Doch der Film will klarmachen: Die führen dabei nichts Gutes im Schilde. Immer wieder werden Ausschnitte aus Predigten gezeigt, die von der großen „Schlacht von Armageddon“ sprechen. Pastor William Bingham droht vor laufender Kamera vor der „Großen Drangsal“: Nach der Entrückung der Christen würden schwere Zeiten für Israel anbrechen. Am Ende würden sich „alle Nationen zum Krieg gegen Israel“ versammeln. Ein Jude kommentiert in dem Film, Christen glaubten, dass in der Apokalypse zwei Drittel aller Juden umkämen und der verbleibende Rest zum Christentum konvertieren müsse.

Düstere Visionen

Die Partnerschaft zwischen evangelikalen Christen und Israel sei auf beiden Seiten unehrlich – so könnte man es dem Film entnehmen. Rechtsgerichtete Israelis wie Premier Benjamin Netanjahu und Siedlerführer wie Jossi Dagan nutzen die Christen als nützliche Idioten: Sie reden mit ihnen ein bisschen über die Bibel, tragen am besten einen Vers auf Hebräisch vor, und schon geben ihnen US-Senatoren und -Minister alles, was sie wollen.

Die Christen wiederum benutzten Israel, um die Apokalypse in Gang zu setzen: Damit Jesus aus dem Himmel steigt, müssen die Juden in ihr biblisches Land zurückkehren, also auch nach Judäa und Samaria. Doch in Wirklichkeit sei das antisemitisch, weil die Christen glauben würden, dass die Juden in einem apokalyptischen Krieg vernichtet oder zwangskonvertiert werden. Die Christen wünschten sich geradezu den totalen Krieg zwischen Israel und seinen Nachbarn.

Ein Zerrbild

Sicherlich stimmt es, dass viele Evangelikale Israel unterstützen, um die endzeitlichen Entwicklungen zu beschleunigen. Weil sie glauben, dass am Ende all dessen Jesus wiederkommen und Frieden herstellen wird. Ja, viel zu oft wäre dabei mehr Reflexion und weniger Fanatismus wünschenswert.

Doch es so darzustellen, als warteten „die Evangelikalen“ auf die Endzeit, damit die Juden in der Drangsalszeit abgeschlachtet werden, spielt sehr perfide mit den Ängsten der jüdischen Zuschauerschaft.
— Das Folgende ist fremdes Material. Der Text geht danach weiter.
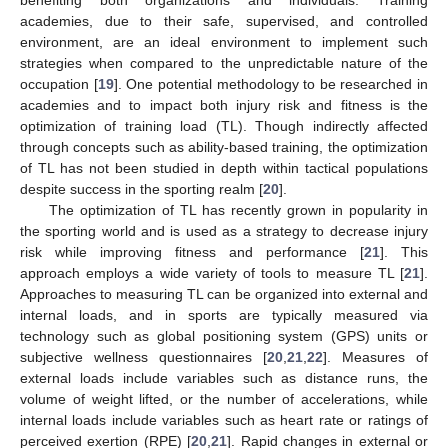
academies, due to their safe, supervised, and controlled
environment, are an ideal environment to implement such
strategies when compared to the unpredictable nature of the
occupation [
19
]. One potential methodology to be researched in
academies and to impact both injury risk and fitness is the
optimization of training load (TL). Though indirectly affected
through concepts such as ability-based training, the optimization
of TL has not been studied in depth within tactical populations
despite success in the sporting realm [
20
].
The optimization of TL has recently grown in popularity in
the sporting world and is used as a strategy to decrease injury
risk while improving fitness and performance [
21
]. This
approach employs a wide variety of tools to measure TL [
21
].
Approaches to measuring TL can be organized into external and
internal loads, and in sports are typically measured via
technology such as global positioning system (GPS) units or
subjective wellness questionnaires [
20
,
21
,
22
]. Measures of
external loads include variables such as distance runs, the
volume of weight lifted, or the number of accelerations, while
internal loads include variables such as heart rate or ratings of
perceived exertion (RPE) [
20
,
21
]. Rapid changes in external or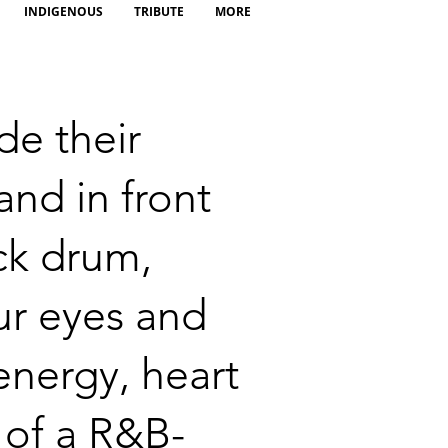
INDIGENOUS
TRIBUTE
MORE
de their
and in front
ick drum,
ur eyes and
energy, heart
 of a R&B-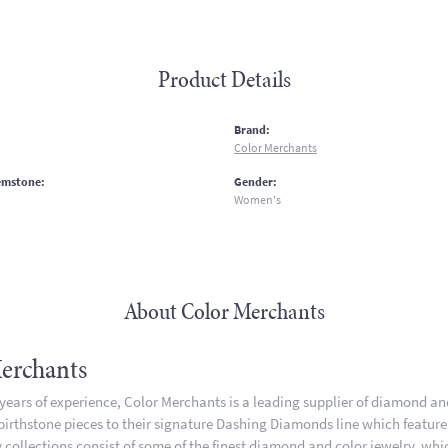
Product Details
:
Brand:
Color Merchants
emstone:
Gender:
Women's
About Color Merchants
erchants
 years of experience, Color Merchants is a leading supplier of diamond a
 birthstone pieces to their signature Dashing Diamonds line which featur
 collections consist of some of the finest diamond and color jewelry, whic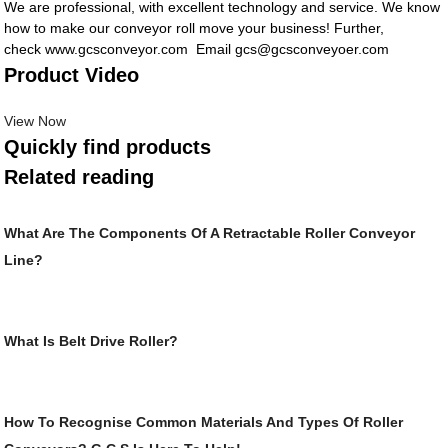
We are professional, with excellent technology and service. We know
how to make our conveyor roll move your business! Further,
check www.gcsconveyor.com Email gcs@gcsconveyoer.com
Product Video
View Now
Quickly find products
Related reading
What Are The Components Of A Retractable Roller Conveyor
Line?
What Is Belt Drive Roller?
How To Recognise Common Materials And Types Of Roller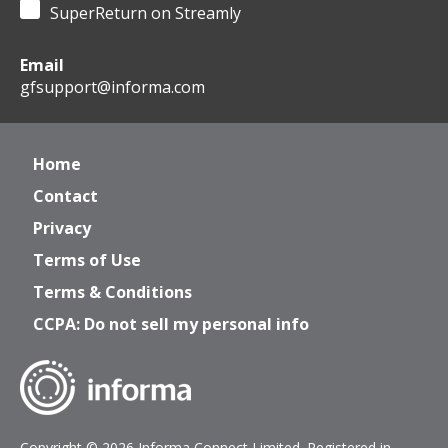
SuperReturn on Streamly
Email
gfsupport@informa.com
Home
Contact
Privacy
Terms of Use
Terms & Conditions
CCPA: Do not sell my personal info
Copyright © 2026 Informa Connect Limited. Registered in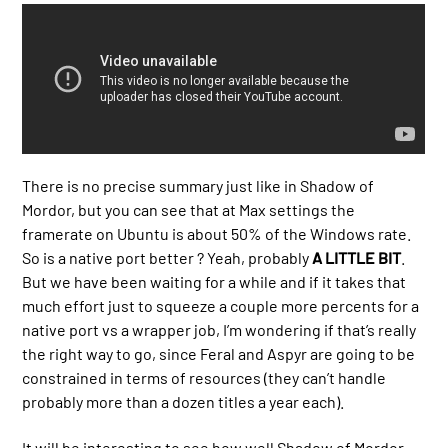
There is no precise summary just like in Shadow of
Mordor, but you can see that at Max settings the
framerate on Ubuntu is about 50% of the Windows rate.
So is a native port better ? Yeah, probably
A LITTLE BIT
.
But we have been waiting for a while and if it takes that
much effort just to squeeze a couple more percents for a
native port vs a wrapper job, I’m wondering if that’s really
the right way to go, since Feral and Aspyr are going to be
constrained in terms of resources (they can’t handle
probably more than a dozen titles a year each).
It will be interesting to see how well Shadow of Mordor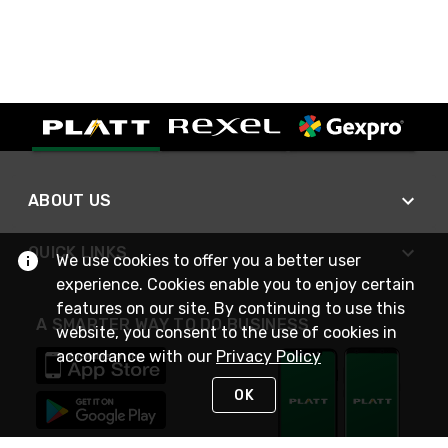
ABOUT US
QUICK LINKS
We use cookies to offer you a better user
experience. Cookies enable you to enjoy certain
features on our site. By continuing to use this
A SMARTER WAY TO DO BUSINESS
website, you consent to the use of cookies in
accordance with our
Privacy Policy
OK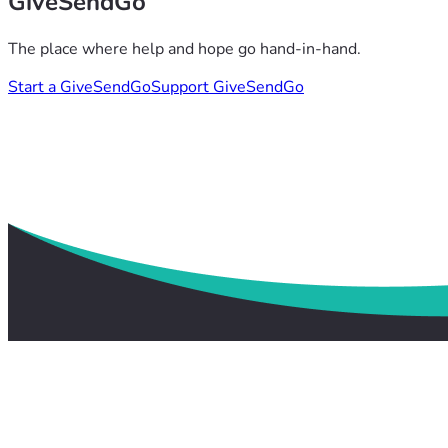
GiveSendGo
The place where help and hope go hand-in-hand.
Start a GiveSendGo
Support GiveSendGo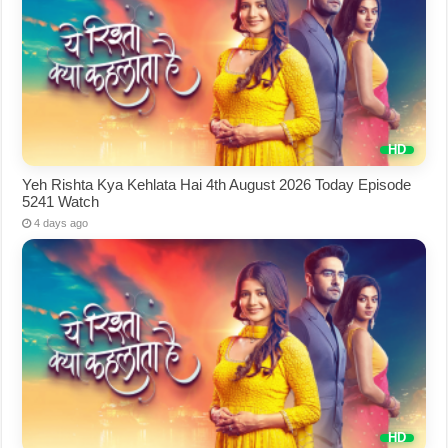
Yeh Rishta Kya Kehlata Hai 4th August 2026 Today Episode
5241 Watch
4 days ago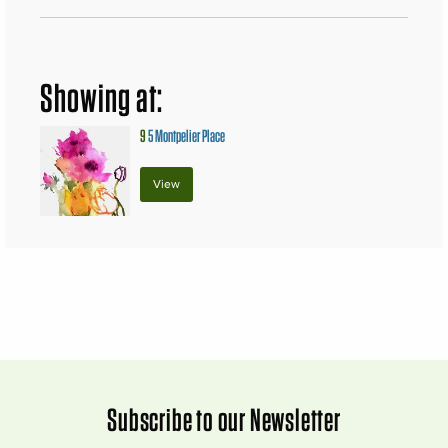
Showing at:
9
5 Montpelier Place
View
Subscribe to our Newsletter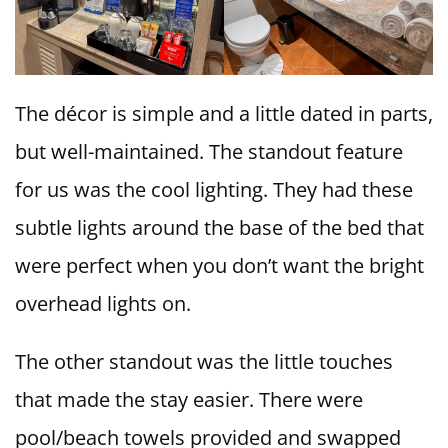
The décor is simple and a little dated in parts,
but well-maintained. The standout feature
for us was the cool lighting. They had these
subtle lights around the base of the bed that
were perfect when you don’t want the bright
overhead lights on.
The other standout was the little touches
that made the stay easier. There were
pool/beach towels provided and swapped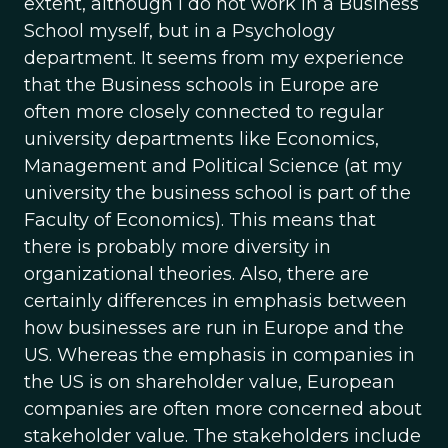
extent, although I do not work in a Business
School myself, but in a Psychology
department. It seems from my experience
that the Business schools in Europe are
often more closely connected to regular
university departments like Economics,
Management and Political Science (at my
university the business school is part of the
Faculty of Economics). This means that
there is probably more diversity in
organizational theories. Also, there are
certainly differences in emphasis between
how businesses are run in Europe and the
US. Whereas the emphasis in companies in
the US is on shareholder value, European
companies are often more concerned about
stakeholder value. The stakeholders include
Dass zwei Drittel der Bewohner Israels umkommen würden, steht im Buch Sacharja, also in der Hebräischen Bibel. Und der christliche Teil der Heiligen Schrift spricht nirgends von „Zwangskonvertierung“. Der Apostel Paulus schreibt lediglich, dass am Ende „ganz Israel gerettet“ werde – das klingt nicht sehr bedrohlich.
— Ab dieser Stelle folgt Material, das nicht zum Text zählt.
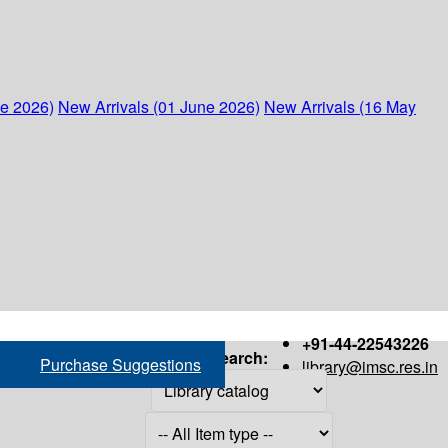
ne 2026)
New Arrivals (01 June 2026)
New Arrivals (16 May
+91-44-22543226
Search:
Purchase Suggestions
library@imsc.res.in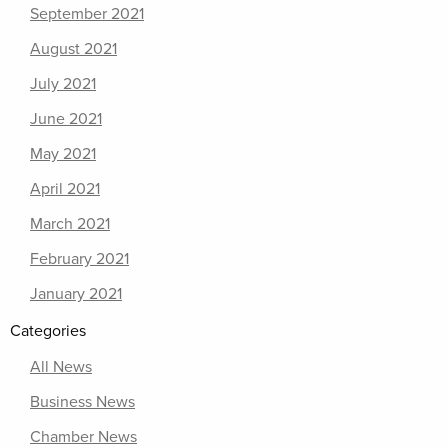
September 2021
August 2021
July 2021
June 2021
May 2021
April 2021
March 2021
February 2021
January 2021
Categories
All News
Business News
Chamber News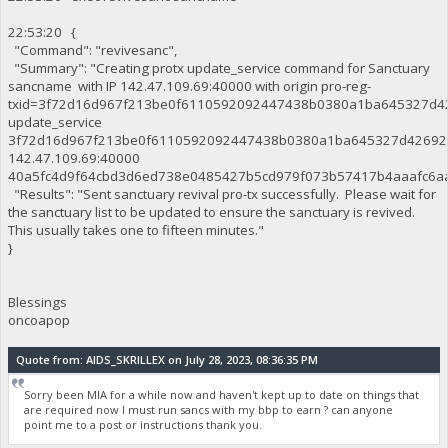
22:53:20 {
"Command": "revivesanc",
"Summary": "Creating protx update_service command for Sanctuary
sancname with IP 142.47.109.69:40000 with origin pro-reg-
txid=3f72d16d967f213be0f6110592092447438b0380a1ba645327d42
update_service
3f72d16d967f213be0f6110592092447438b0380a1ba645327d42692
142.47.109.69:40000
40a5fc4d9f64cbd3d6ed738e0485427b5cd979f073b57417b4aaafc6aa
"Results": "Sent sanctuary revival pro-tx successfully. Please wait for
the sanctuary list to be updated to ensure the sanctuary is revived.
This usually takes one to fifteen minutes."
}
Blessings
oncoapop
Quote from: AIDS_SKRILLEX on July 28, 2023, 08:36:35 PM
Sorry been MIA for a while now and haven't kept up to date on things that
are required now I must run sancs with my bbp to earn ? can anyone
point me to a post or instructions thank you.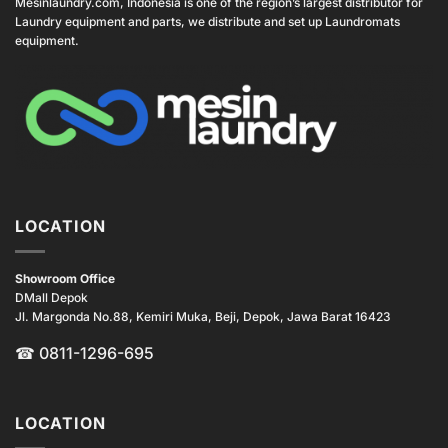
Mesinlaundry.com, Indonesia is one of the region’s largest distributor for
Laundry equipment and parts, we distribute and set up Laundromats
equipment.
LOCATION
Showroom Office
DMall Depok
Jl. Margonda No.88, Kemiri Muka, Beji, Depok, Jawa Barat 16423
☎
0811-1296-695
LOCATION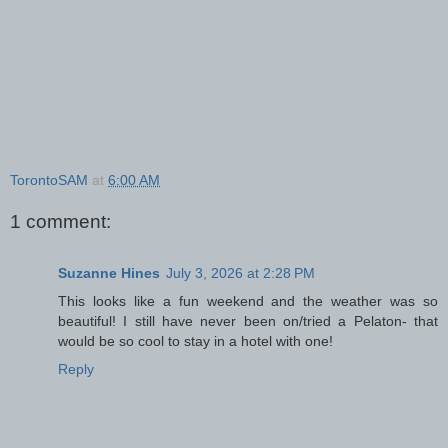
TorontoSAM
at
6:00 AM
1 comment:
Suzanne Hines
July 3, 2026 at 2:28 PM
This looks like a fun weekend and the weather was so
beautiful! I still have never been on/tried a Pelaton- that
would be so cool to stay in a hotel with one!
Reply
Das alles lässt zudem außer Acht, dass die Solidarität vieler Christen zu Israel auch eine moralische ist. Seit seiner Geburt sieht sich der jüdische Staat Vernichtungsdrohungen ausgesetzt. Die Vereinten Nationen verurteilen kein anderes Land so oft und einseitig wie Israel. Dabei ist es die einzige Demokratie im Nahen Osten. Juden wie Araber genießen gleichsam Rechte und Freiheiten, von denen die Bürger umliegender Länder nur träumen können.

Und ja, die Rückkehr eines Volks aus 2.000 Jahren Exil in sein Heimatland ist einzigartig in der Geschichte. Die Propheten in der Bibel haben es dennoch vorausgesagt. Klingt das nicht irgendwie schon verdächtig nach einem Wunder?